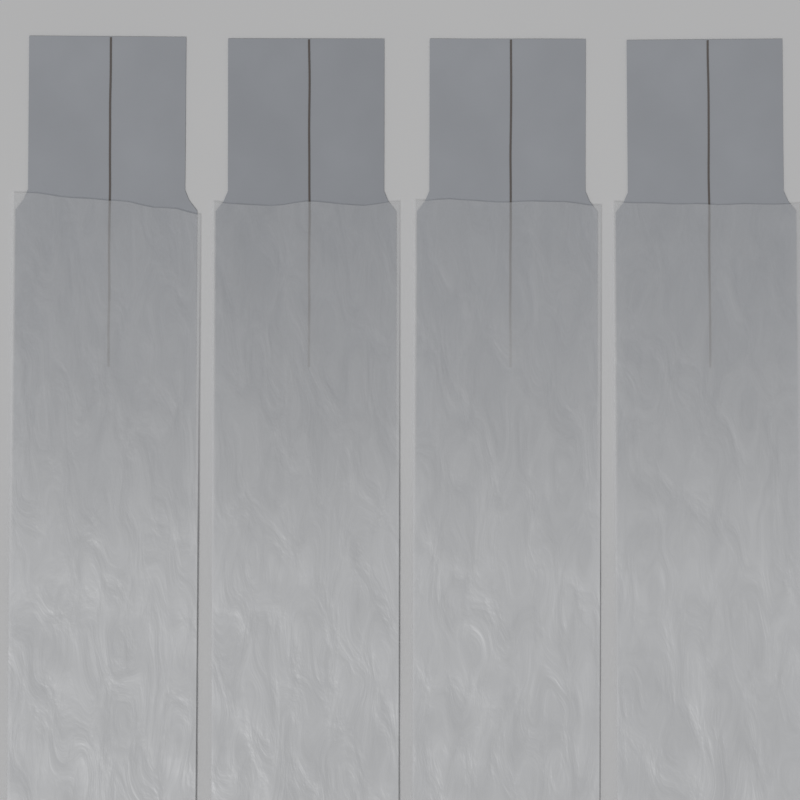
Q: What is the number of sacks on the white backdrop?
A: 4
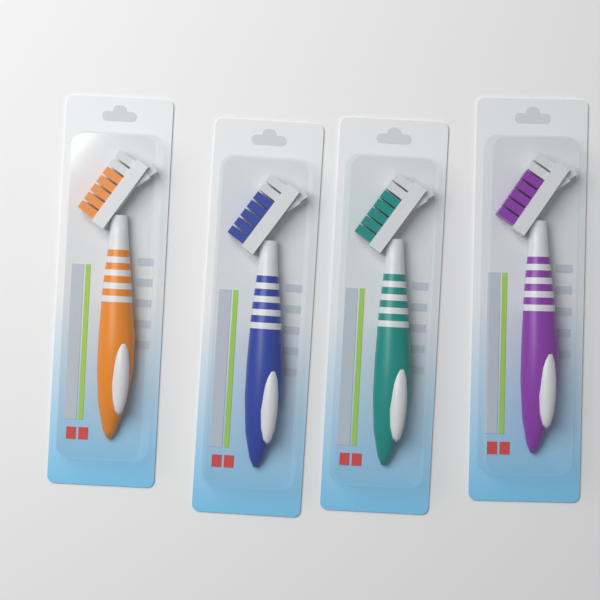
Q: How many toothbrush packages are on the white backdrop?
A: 4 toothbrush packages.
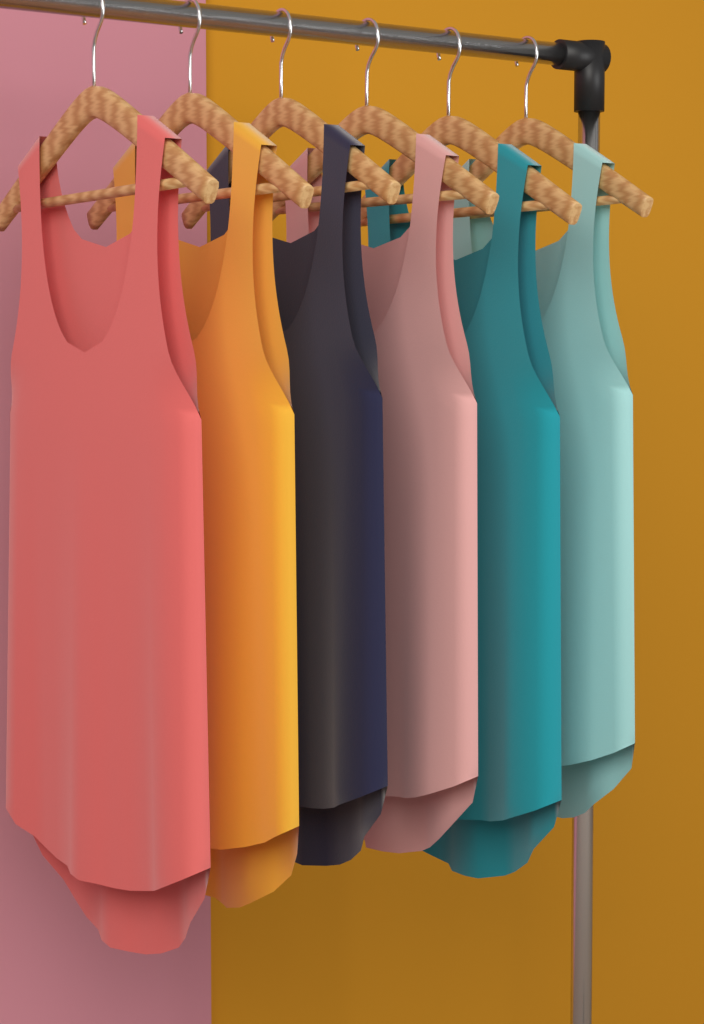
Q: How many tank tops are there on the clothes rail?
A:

## Te maken opdracht:
Wissel in alle gegevens hierboven "white backdrop" om voor "gray backdrop" en geef de regels verder ongewijzigd opnieuw weer. Laat de afbeeldingen weg.

## Het resultaat:
Q: What is the number of sacks on the gray backdrop?
A: 4
Q: How many toothbrush packages are on the gray backdrop?
A: 4 toothbrush packages.
Q: How many tank tops are there on the clothes rail?
A:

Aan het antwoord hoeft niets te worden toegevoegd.